1. I think I can say with 100 percent certainty that I am the only person in the world who has ever and will ever download Tevin Campbell’s “Tell Me What You Want Me To Do” and Clay Walker’s “Fall” in the same iTunes purchase session that she purchased Taio Cruz’s “Dynamite.”
I have problems. 99.7 and 107.9 and 96.1 are warring in my brain.
2. Speaking of 96.1, Mikey and Big Bob had Bill Jefferson Clinton call into their show this morning, and I do mean the real live actual Bill Clinton. I’m guessing Bill wanted to talk about why the listeners should vote for Dan Onorato (don’t pronounce it ON-I-RATE-OH or he’ll double tax your alcoholic beverages and then squirrel the money into a lockbox), so of course Mikey and Big Bob asked him about the McRib.
America, EFF YEAH!
3. Speaking of politics, a lawn sign I just saw: “SESTAK KILLS JOBS.”
Which made me want to make my own lawn sign that says, “SESTAK EATS PUPPIES AND TOOMEY KICKS NUNS.”
I can’t wait until this day is over.
4. My friend over at www.ineedtwo.com is giving away Patriot/Steelers tickets on Facebook and the winner also gets a free dinner at Las Velas. GO ENTER!
5. [whisper] Psst. Ladies, I’m just going to sneak this in here at number 5 and hope the boys don’t see it and get all “EFF THIS EFFING ESTROGEN CLOUD OF ESTROGEN” on us, so keep it on the downlow n’at.
Chief Rodgers and two of his men of Munhall.
Photo by Steve Norcup of Tier One Photography who was testing out his new camera at his fire station last month. God bless him.

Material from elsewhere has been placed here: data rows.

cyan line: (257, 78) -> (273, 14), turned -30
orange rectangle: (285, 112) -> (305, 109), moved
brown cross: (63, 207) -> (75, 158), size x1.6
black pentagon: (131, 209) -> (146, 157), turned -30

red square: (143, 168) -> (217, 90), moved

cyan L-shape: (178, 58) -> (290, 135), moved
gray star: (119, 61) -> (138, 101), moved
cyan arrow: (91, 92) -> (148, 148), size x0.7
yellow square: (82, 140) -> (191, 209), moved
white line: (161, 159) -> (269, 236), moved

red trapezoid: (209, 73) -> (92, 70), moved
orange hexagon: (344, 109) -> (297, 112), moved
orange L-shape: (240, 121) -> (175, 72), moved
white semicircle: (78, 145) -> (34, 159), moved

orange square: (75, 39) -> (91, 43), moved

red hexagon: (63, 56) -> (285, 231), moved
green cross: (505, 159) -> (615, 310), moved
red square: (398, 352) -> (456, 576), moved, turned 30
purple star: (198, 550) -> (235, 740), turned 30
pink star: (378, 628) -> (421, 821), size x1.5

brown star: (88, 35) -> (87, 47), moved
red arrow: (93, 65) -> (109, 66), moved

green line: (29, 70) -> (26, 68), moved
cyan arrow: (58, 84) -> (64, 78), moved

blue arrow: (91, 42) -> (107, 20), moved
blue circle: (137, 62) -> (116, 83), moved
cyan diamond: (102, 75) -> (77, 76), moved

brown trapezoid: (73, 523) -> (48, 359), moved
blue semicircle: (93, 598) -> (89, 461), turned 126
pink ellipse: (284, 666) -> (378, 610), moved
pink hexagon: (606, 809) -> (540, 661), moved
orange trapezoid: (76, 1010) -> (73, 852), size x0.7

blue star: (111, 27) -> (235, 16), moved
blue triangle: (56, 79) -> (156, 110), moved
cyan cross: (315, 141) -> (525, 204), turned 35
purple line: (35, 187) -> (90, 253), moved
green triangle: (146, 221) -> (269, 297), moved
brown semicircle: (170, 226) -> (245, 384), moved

6. All right, fine. Here’s Gina.
You’re welcome, boys.
7. Speaking of Gina, she’ll be at Ti Kanaval. Will you?
We’ve secured some awesome bakers and bakeries to provide sweets for the dessert table and as soon as I get their logos, they’ll be added to the site. If you’re a baker or bakery, shoot me an email via the Contact Me page so we can chat!
8. I think I need to make my own “Beautiful Pittsburghers” calender.
9. The Buccos of Suckitude are riding high on ESPN’s latest list of the most dubious streaks in sports:
It’s one thing to stink for a few years — remember the Stump Merrill-era New York Yankees? — but quite another to be uncompetitive for nearly two decades. After all, even the most rag-tag bunch of misfits and n’er-do-wells enjoy a magical, pennant-winning season once in a while.
It hurts, because it’s true.
9. Speaking of baseball, former Bucco Freddy Sanchez is now a World Series champion:
Freddy hit three doubles in his first three at-bats during the World Series. I’m thrilled for him. Couldn’t happen to a nicer guy, as they say.
Hey, just for shits and giggles, let’s check in with the guy we traded Freddy for, Tim Alderson:
He began the 2010 season assigned to the Pirates’ Double A club, the Altoona Curve, and entered the season as the Pirates’ No. 7 prospect, according to Baseball America. However he experienced a difficult season with club and was demoted to the Single A, Bradenton Marauders on July 14, 2010.
10. Jordan Staal broke his hand in practice and is out for six more weeks, while Malkin, Letang, and Goligoski are all injured.
Is this the end times?
Someone tell me it’s going to be okay.